MySQL - Gap Analysis - Find Gaps in Number Sequence
Understanding how to identify gaps is useful in data analysis.
In this post, we will go over different techniques of using Self Join
and Window Functions Lead()
and Lag()
to identify gaps in a number sequence.
Instead of simply outputting a list of missing values, gaps will be presented as a range so it is more useful.
Problem
The sample Test numbers table contains 3 gaps. We need to create a SQL script to identify them.
number |
---|
1 |
2 |
5 |
6 |
7 |
8 |
9 |
10 |
12 |
13 |
14 |
15 |
20 |
Execution of the SQL script should output lower and upper bound of each gap.
gap_start | gap_end |
---|---|
3 | 4 |
11 | 11 |
16 | 19 |
Example Data
create table Test (
number INT
);
insert into Test (number) values (1);
insert into Test (number) values (2);
-- Gap 1
insert into Test (number) values (5);
insert into Test (number) values (6);
insert into Test (number) values (7);
insert into Test (number) values (8);
insert into Test (number) values (9);
insert into Test (number) values (10);
-- Gap 2
insert into Test (number) values (12);
insert into Test (number) values (13);
insert into Test (number) values (14);
insert into Test (number) values (15);
-- Gap 3
insert into Test (number) values (20);
Use
DB-Fiddle to execute SQL scripts on sample data.

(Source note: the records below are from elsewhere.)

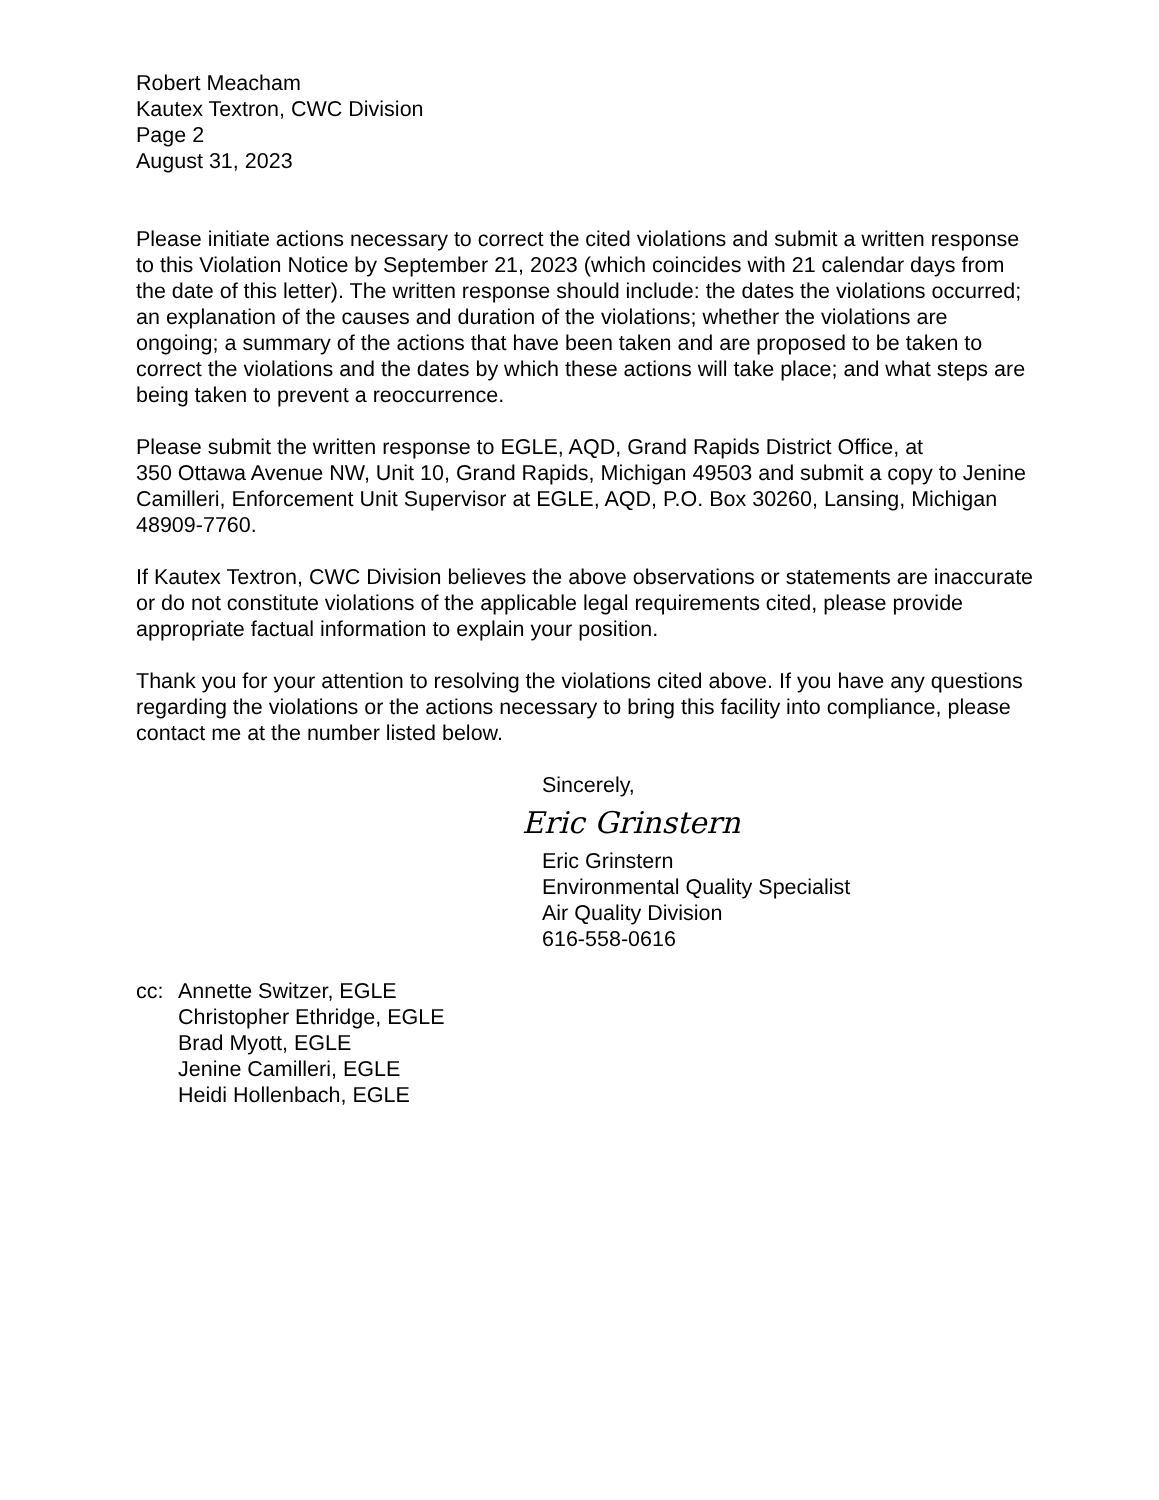Robert Meacham
Kautex Textron, CWC Division
Page 2
August 31, 2023
Please initiate actions necessary to correct the cited violations and submit a written response to this Violation Notice by September 21, 2023 (which coincides with 21 calendar days from the date of this letter). The written response should include: the dates the violations occurred; an explanation of the causes and duration of the violations; whether the violations are ongoing; a summary of the actions that have been taken and are proposed to be taken to correct the violations and the dates by which these actions will take place; and what steps are being taken to prevent a reoccurrence.
Please submit the written response to EGLE, AQD, Grand Rapids District Office, at
350 Ottawa Avenue NW, Unit 10, Grand Rapids, Michigan 49503 and submit a copy to Jenine Camilleri, Enforcement Unit Supervisor at EGLE, AQD, P.O. Box 30260, Lansing, Michigan 48909-7760.
If Kautex Textron, CWC Division believes the above observations or statements are inaccurate or do not constitute violations of the applicable legal requirements cited, please provide appropriate factual information to explain your position.
Thank you for your attention to resolving the violations cited above. If you have any questions regarding the violations or the actions necessary to bring this facility into compliance, please contact me at the number listed below.
Sincerely,
Eric Grinstern
Eric Grinstern
Environmental Quality Specialist
Air Quality Division
616-558-0616
cc: Annette Switzer, EGLE
Christopher Ethridge, EGLE
Brad Myott, EGLE
Jenine Camilleri, EGLE
Heidi Hollenbach, EGLE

Solution - Find Gaps Using Self Join
Our solution should identify 3 gaps in the test data for rows where a row value does not sequentially follow another.
1
2
5
6
7
8
9
10
12
13
14
15
20
We can left join the table with itself on a join key offset by 1 to check if there is a gap between the current number and the next number.
SELECT l.number
,r.number
FROM Test l
LEFT JOIN Test r ON l.number = r.number - 1 -- Do we have a next number in the sequence that's 1 greater than the current number?
WHERE l.number != (
SELECT max(number) -- Gap will never start after the maximum sequence number
FROM Test
)
AND r.number IS NULL -- Gap identified
We can left join the table with itself again on a join key offset by 1 to check if there is a gap between the current number and the previous number.
SELECT l.number
,r.number
FROM Test l
LEFT JOIN Test r ON l.number = r.number + 1 -- Do we have a previous number in the sequence that's 1 less than the current number?
WHERE l.number != (
SELECT min(number) -- Gap will never end before the minimum sequence number
FROM Test
)
AND r.number IS NULL -- Gap identified
After getting gap start points and end points, we can use a subquery to put together the upper bound and the lower bound of each gap in the same row.
WITH gap_starts
AS (
-- The end of consecutive numbers + 1 is the start of the gap
SELECT l.number + 1 AS gap_start
FROM Test l
LEFT JOIN Test r ON l.number = r.number - 1
WHERE l.number != (
SELECT max(number)
FROM Test
)
AND r.number IS NULL
)
,gap_ends
AS (
-- The start of consecutive numbers - 1 is the end of the gap
SELECT l.number - 1 AS gap_end
FROM Test l
LEFT JOIN Test r ON l.number = r.number + 1
WHERE l.number != (
SELECT min(number)
FROM Test
)
AND r.number IS NULL
)
SELECT *
,(
SELECT e.gap_end
FROM gap_ends e
WHERE e.gap_end >= s.gap_start
ORDER BY e.gap_end limit 1
) AS gap_end
FROM gap_starts s;
Solution - Find Gaps Using Lead
Window Function
Using Window function to identify gaps can make your codes more intuitive, succint, and readable to other developers.
By appying Lead()
function we can have a pair of the current number and the next number in the sequence for each row.
SELECT t.number
,lead(t.number, 1) OVER (
ORDER BY t.number
) AS next_number
FROM Test t
A gap is identified when the difference between the current and the next number is greater than 1.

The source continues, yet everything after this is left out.